[Start of Attachment]

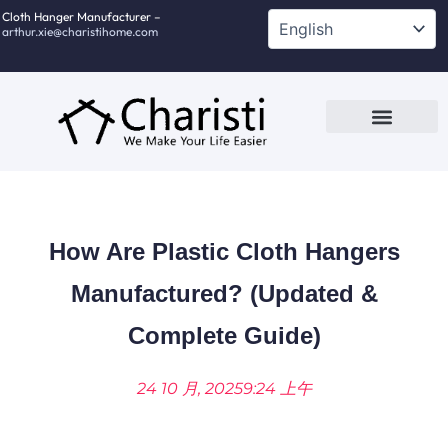
跳
Cloth Hanger Manufacturer –
arthur.xie@charistihome.com
至
内
容
Custom Service
Contact Us
How Are Plastic Cloth Hangers
Manufactured? (Updated &
Complete Guide)
24 10 月, 2025
9:24 上午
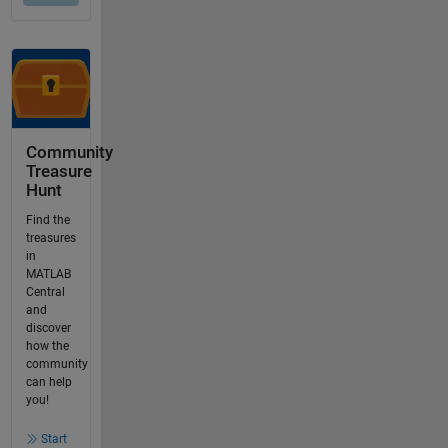
Community
Treasure
Hunt
Find the
treasures
in
MATLAB
Central
and
discover
how the
community
can help
you!
Start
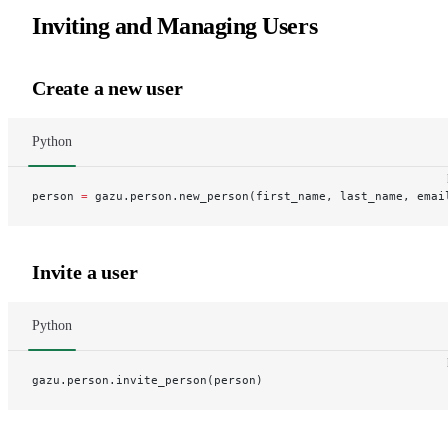
Inviting and Managing Users
Create a new user
Python
person 
=
 gazu.person.new_person(first_name, last_name, emai
Invite a user
Python
gazu.person.invite_person(person)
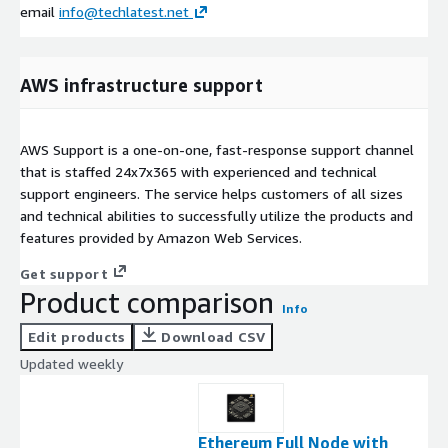
email
info@techlatest.net
AWS infrastructure support
AWS Support is a one-on-one, fast-response support channel
that is staffed 24x7x365 with experienced and technical
support engineers. The service helps customers of all sizes
and technical abilities to successfully utilize the products and
features provided by Amazon Web Services.
Get support
Product comparison
Info
Edit products
Download CSV
Updated weekly
Ethereum Full Node with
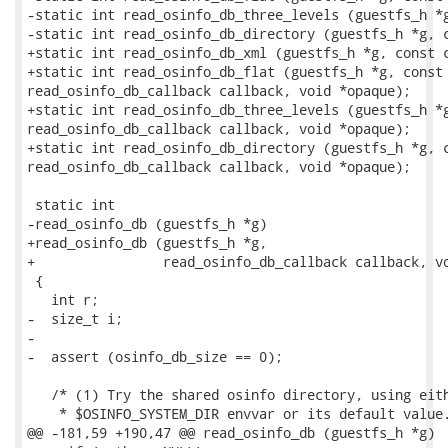
-static int read_osinfo_db_three_levels (guestfs_h *g
-static int read_osinfo_db_directory (guestfs_h *g, c
+static int read_osinfo_db_xml (guestfs_h *g, const c
+static int read_osinfo_db_flat (guestfs_h *g, const 
read_osinfo_db_callback callback, void *opaque);

+static int read_osinfo_db_three_levels (guestfs_h *g
read_osinfo_db_callback callback, void *opaque);

+static int read_osinfo_db_directory (guestfs_h *g, c
read_osinfo_db_callback callback, void *opaque);

 static int

-read_osinfo_db (guestfs_h *g)

+read_osinfo_db (guestfs_h *g,

+                read_osinfo_db_callback callback, vo
 {

   int r;

-  size_t i;

-

-  assert (osinfo_db_size == 0);

   /* (1) Try the shared osinfo directory, using eith
    * $OSINFO_SYSTEM_DIR envvar or its default value.
@@ -181,59 +190,47 @@ read_osinfo_db (guestfs_h *g)
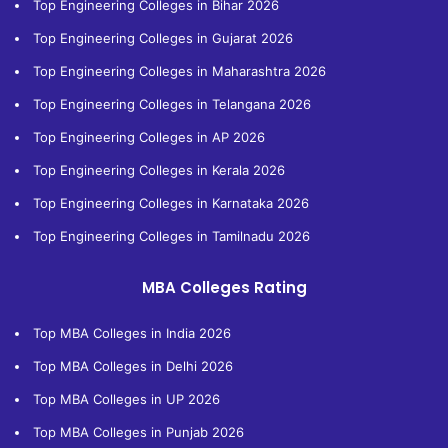
Top Engineering Colleges in Bihar 2026
Top Engineering Colleges in Gujarat 2026
Top Engineering Colleges in Maharashtra 2026
Top Engineering Colleges in Telangana 2026
Top Engineering Colleges in AP 2026
Top Engineering Colleges in Kerala 2026
Top Engineering Colleges in Karnataka 2026
Top Engineering Colleges in Tamilnadu 2026
MBA Colleges Rating
Top MBA Colleges in India 2026
Top MBA Colleges in Delhi 2026
Top MBA Colleges in UP 2026
Top MBA Colleges in Punjab 2026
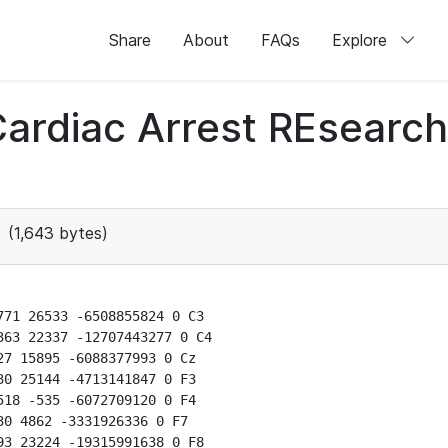
Share
About
FAQs
Explore
 Cardiac Arrest REsear
(1,643 bytes)
71 26533 -6508855824 0 C3

63 22337 -12707443277 0 C4

7 15895 -6088377993 0 Cz

0 25144 -4713141847 0 F3

18 -535 -6072709120 0 F4

0 4862 -3331926336 0 F7

3 23224 -19315991638 0 F8
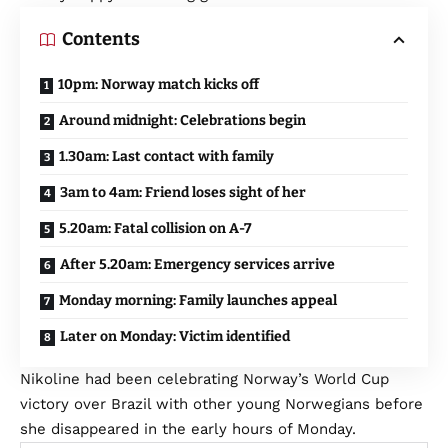
Contents
10pm: Norway match kicks off
Around midnight: Celebrations begin
1.30am: Last contact with family
3am to 4am: Friend loses sight of her
5.20am: Fatal collision on A-7
After 5.20am: Emergency services arrive
Monday morning: Family launches appeal
Later on Monday: Victim identified
Nikoline had been celebrating Norway’s World Cup
victory over Brazil with other young Norwegians before
she disappeared in the early hours of Monday.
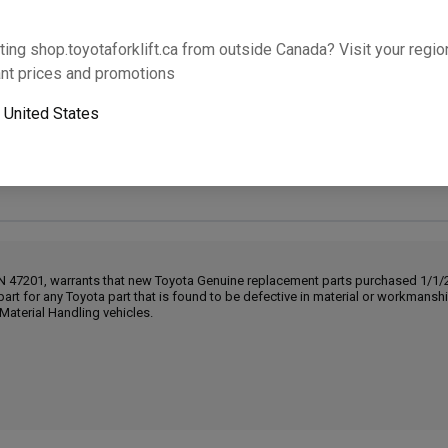
Will this part fit your equipment? Check compat
ting shop.toyotaforklift.ca from outside Canada? Visit your region
nt prices and promotions
o
United States
Next-day pickup is unavailable. Expedited shipping
IN 47201, warrants that new Toyota Genuine replacement parts purchased 1/1/20
part for any Toyota part that is found to be defective in material or workmans
Material Handling vehicles.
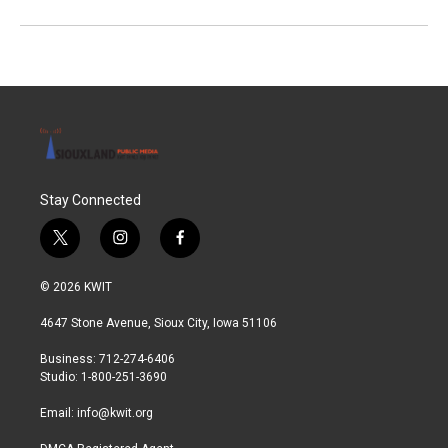
Stay Connected
t
i
f
w
n
a
i
s
c
© 2026 KWIT
t
t
e
t
a
b
4647 Stone Avenue, Sioux City, Iowa 51106
e
g
o
r
r
o
Business: 712-274-6406
a
k
Studio: 1-800-251-3690
m
Email:
info@kwit.org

[End of Attachment]

Only the lines above starting with the one with "Around midnight: Celebrations begin" and going through the one with "Nikoline had been" are to be copied, word for word and with both ends kept.

Around midnight: Celebrations begin
1.30am: Last contact with family
3am to 4am: Friend loses sight of her
5.20am: Fatal collision on A-7
After 5.20am: Emergency services arrive
Monday morning: Family launches appeal
Later on Monday: Victim identified
Nikoline had been celebrating Norway’s World Cup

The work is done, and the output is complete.